[cfe-dev] parsing without building an AST tree

Anders Bakken agbakken at gmail.com
Fri Jul 20 19:09:13 PDT 2012


Hi Manuel

Thanks for the info. We didn't know about libtooling. It seems like
there will be a lot of overlap between what we do and what clangd will
do. Our approach has been not to persist translation units but rather
tear out the information we need when we parse it and reparse when we
need to. The main reasons we've found for this:

1) clang_reparse doesn't seem much (any) faster than parsing the whole
thing over again.
2) clang apis do not seem to give us a way to find references for a
given cursor across translation units.

We'll be watching the project though when code starts appearing
though. I imagine APIs will pop up in Index.h as they are needed by
clangd.

Tasks and exercises:
**A.** Update the listing from the line with "text vom Kindprozess" to the line with "Identify the document" by replacing "Page size" with "Canvas size", leaving everything else unchanged. Provide only those lines.
**B.** Write a continuation of the mailing-list message about parsing without building an AST tree, starting after its final sentence.

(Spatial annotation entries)
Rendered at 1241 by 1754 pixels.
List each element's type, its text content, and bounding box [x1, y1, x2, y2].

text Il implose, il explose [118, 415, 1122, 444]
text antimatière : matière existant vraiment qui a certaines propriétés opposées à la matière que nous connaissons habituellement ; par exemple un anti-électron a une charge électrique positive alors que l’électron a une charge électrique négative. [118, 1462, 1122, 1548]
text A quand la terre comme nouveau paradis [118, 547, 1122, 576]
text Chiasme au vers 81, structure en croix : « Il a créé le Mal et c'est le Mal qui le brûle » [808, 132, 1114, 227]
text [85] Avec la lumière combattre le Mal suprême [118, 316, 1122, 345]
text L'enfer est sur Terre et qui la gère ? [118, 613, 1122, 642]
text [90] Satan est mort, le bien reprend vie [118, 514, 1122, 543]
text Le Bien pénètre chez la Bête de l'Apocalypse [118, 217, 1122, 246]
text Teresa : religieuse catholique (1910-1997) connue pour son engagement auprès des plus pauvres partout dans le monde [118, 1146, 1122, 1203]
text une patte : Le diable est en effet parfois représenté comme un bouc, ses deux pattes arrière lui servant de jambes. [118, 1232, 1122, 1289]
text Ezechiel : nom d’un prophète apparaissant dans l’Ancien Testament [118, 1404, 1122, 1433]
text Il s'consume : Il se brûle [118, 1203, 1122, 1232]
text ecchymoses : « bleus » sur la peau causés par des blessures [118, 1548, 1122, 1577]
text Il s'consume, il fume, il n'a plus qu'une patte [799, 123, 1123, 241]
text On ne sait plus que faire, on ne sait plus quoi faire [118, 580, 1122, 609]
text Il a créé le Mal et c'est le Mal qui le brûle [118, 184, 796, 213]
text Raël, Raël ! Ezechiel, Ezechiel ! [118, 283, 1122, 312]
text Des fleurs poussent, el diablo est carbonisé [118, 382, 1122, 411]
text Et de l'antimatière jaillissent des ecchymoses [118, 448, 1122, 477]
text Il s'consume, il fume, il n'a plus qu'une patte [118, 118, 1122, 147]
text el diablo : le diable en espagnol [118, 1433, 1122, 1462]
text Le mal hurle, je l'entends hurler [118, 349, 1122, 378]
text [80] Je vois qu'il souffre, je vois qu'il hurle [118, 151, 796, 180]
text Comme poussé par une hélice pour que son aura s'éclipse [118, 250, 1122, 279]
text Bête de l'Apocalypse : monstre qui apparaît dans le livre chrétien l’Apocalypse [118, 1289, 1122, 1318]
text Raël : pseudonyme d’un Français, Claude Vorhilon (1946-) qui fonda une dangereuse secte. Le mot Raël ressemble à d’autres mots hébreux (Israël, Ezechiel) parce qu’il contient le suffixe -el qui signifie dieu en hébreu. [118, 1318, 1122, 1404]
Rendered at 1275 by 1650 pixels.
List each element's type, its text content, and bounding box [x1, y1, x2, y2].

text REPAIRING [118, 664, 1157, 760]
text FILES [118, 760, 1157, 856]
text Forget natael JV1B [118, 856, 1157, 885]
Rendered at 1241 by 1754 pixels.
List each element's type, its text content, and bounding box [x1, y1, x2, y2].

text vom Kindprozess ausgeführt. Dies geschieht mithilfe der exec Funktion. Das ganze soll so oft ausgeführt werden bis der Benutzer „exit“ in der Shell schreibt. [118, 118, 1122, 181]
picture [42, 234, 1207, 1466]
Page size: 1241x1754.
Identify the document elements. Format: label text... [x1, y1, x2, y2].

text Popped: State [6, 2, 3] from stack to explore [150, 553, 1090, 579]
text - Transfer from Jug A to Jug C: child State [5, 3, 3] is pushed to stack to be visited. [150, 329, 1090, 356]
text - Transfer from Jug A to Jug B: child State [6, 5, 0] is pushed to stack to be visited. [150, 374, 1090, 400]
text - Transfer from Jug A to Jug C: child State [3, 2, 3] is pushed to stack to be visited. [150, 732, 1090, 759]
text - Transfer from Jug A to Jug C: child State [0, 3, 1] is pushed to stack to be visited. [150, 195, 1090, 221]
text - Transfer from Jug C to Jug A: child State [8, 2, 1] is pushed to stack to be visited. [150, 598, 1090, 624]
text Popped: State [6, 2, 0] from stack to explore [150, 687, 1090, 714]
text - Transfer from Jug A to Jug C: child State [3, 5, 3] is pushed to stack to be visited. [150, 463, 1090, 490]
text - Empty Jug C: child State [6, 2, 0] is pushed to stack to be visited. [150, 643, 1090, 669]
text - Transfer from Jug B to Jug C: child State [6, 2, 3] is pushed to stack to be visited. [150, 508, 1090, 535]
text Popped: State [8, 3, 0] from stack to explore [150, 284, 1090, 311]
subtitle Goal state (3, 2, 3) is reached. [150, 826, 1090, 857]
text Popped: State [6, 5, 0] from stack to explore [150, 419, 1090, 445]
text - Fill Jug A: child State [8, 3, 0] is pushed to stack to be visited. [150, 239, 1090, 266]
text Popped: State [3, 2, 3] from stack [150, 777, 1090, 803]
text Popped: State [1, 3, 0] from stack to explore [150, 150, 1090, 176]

Outputs for the tasks:
**A.**
text vom Kindprozess ausgeführt. Dies geschieht mithilfe der exec Funktion. Das ganze soll so oft ausgeführt werden bis der Benutzer „exit“ in der Shell schreibt. [118, 118, 1122, 181]
picture [42, 234, 1207, 1466]
Canvas size: 1241x1754.
Identify the document elements. Format: label text... [x1, y1, x2, y2].

**B.**
regards

Anders

On Thu, Jul 19, 2012 at 1:18 AM, Manuel Klimek <klimek at google.com> wrote:
> On Thu, Jul 19, 2012 at 5:14 AM, Anders Bakken <agbakken at gmail.com> wrote:
>> Hi Manuel
>>
>> Well. We essentially provide a client/server setup where an editor can
>> pass a location (file,offset) to the server and some options and the
>> server can respond with various information. Most importantly
>> references to this location (from all the files we've indexed) and
>> whatever it refers to. This is to be able to do 21st century things
>> like "follow symbol" and "find references" in Emacs since I'll never
>> switch to an IDE. We need to be able to visit cursors I and ask them
>> what they reference I guess. Not sure if this would be possible with
>> the preprocess-only option. Likely not I guess. If you could point me
>> at an example on how to do the preprocessing only I'd love to have a
>> look.
>
> I think for your use case you really need the fully type-resolved AST.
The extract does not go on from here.